Entscheidungen finden

Vermutungen als Tatsachen dargestellt

Boulevardzeitung bezeichnet Angeklagten als „linken Chaoten“

Eine Boulevardzeitung berichtet unter der Überschrift „Linker Chaot greift Polizisten bei Abschiebung an“ über ein Gerichtsverfahren gegen den Abschiebe-Gegner Jan. S. Der Autor beschreibt den vermeintlichen Tathergang. Eine Leserin der Zeitung sieht im Begriff „linker Chaot“ einen Kodexverstoß. Sie kritisiert auch Passagen im Text.
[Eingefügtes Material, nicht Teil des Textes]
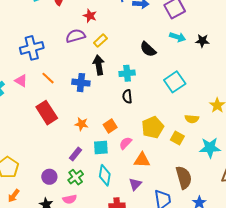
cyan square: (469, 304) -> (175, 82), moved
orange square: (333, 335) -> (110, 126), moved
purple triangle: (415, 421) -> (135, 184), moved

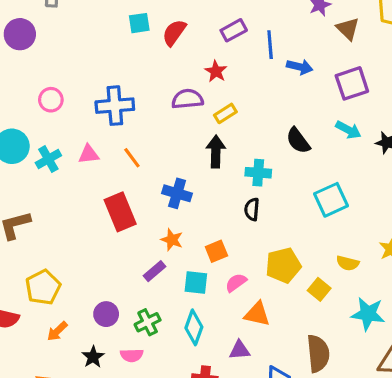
pink triangle: (21, 81) -> (89, 154), turned -48
blue cross: (81, 83) -> (177, 193), moved
purple rectangle: (76, 154) -> (155, 271), moved
purple triangle: (135, 184) -> (240, 350), turned 32
orange arrow: (14, 196) -> (57, 331), moved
Dort heißt es, es habe Handgreiflichkeiten gegeben, Polizisten seien getreten und geschlagen, neun Beamte seien verletzt worden. Einer der Hauptakteure sei Jan S., linker Aktivist und Dauergast bei Demos, gewesen. Diese Ereignisse – so die Beschwerdeführerin – hätten so nicht stattgefunden. Das habe der Richter in seinem Urteil festgestellt. Die Staatsanwaltschaft habe Jan S. weder einen tätlichen Angriff noch Körperverletzung oder versuchte Körperverletzung nachweisen können. Jan S. sei auch nicht deshalb verurteilt worden, sondern wegen Widerstands gegen Vollstreckungsbeamte. Der Sinn der Gerichtsverhandlung und deren Ergebnis würden entstellt. Die Zeitung unterstelle auch, dass die erwähnten Taten begangen worden seien. Damit sei der Tatbestand der Vorverurteilung erfüllt. Die Schilderungen der einzelnen Vergehen basieren auf unbestätigten Vermutungen eines Polizeibeamten, so dass in diesen Fällen die journalistische Sorgfaltspflicht verletzt worden sei. Der Chefredakteur versteht die Aufregung der Beschwerdeführerin nicht. Sie behaupte, dass die geschilderten Taten nicht stattgefunden hätten. Im Gegensatz dazu stelle er fest, dass die Berichterstattung korrekt gewesen sei. Dies folge schon schlicht daraus, dass wegen der Eskalation gegen mehrere Demonstranten wegen Körperverletzung ermittelt worden sei. Auch andere Medien hätten in diesem Sinne berichtet. Dass sich Jan S. tatsächlich wegen Körperverletzung strafbar gemacht hatte, werde von der Zeitung nicht behauptet. Es würden lediglich der Vorwurf der Staatsanwaltschaft gegen Jan S. sowie der Ausgang des Verfahrens geschildert. Jan S. sei auch mitnichten „unschuldig“. Immerhin sei er zu einer Geldstrafe von 2.700 Euro wegen tätlichen Angriffs auf Vollstreckungsbeamte verurteilt worden. Dass Jan S. durch die wahrheitsgetreue Berichterstattung herabgewürdigt werde, sei abwegig.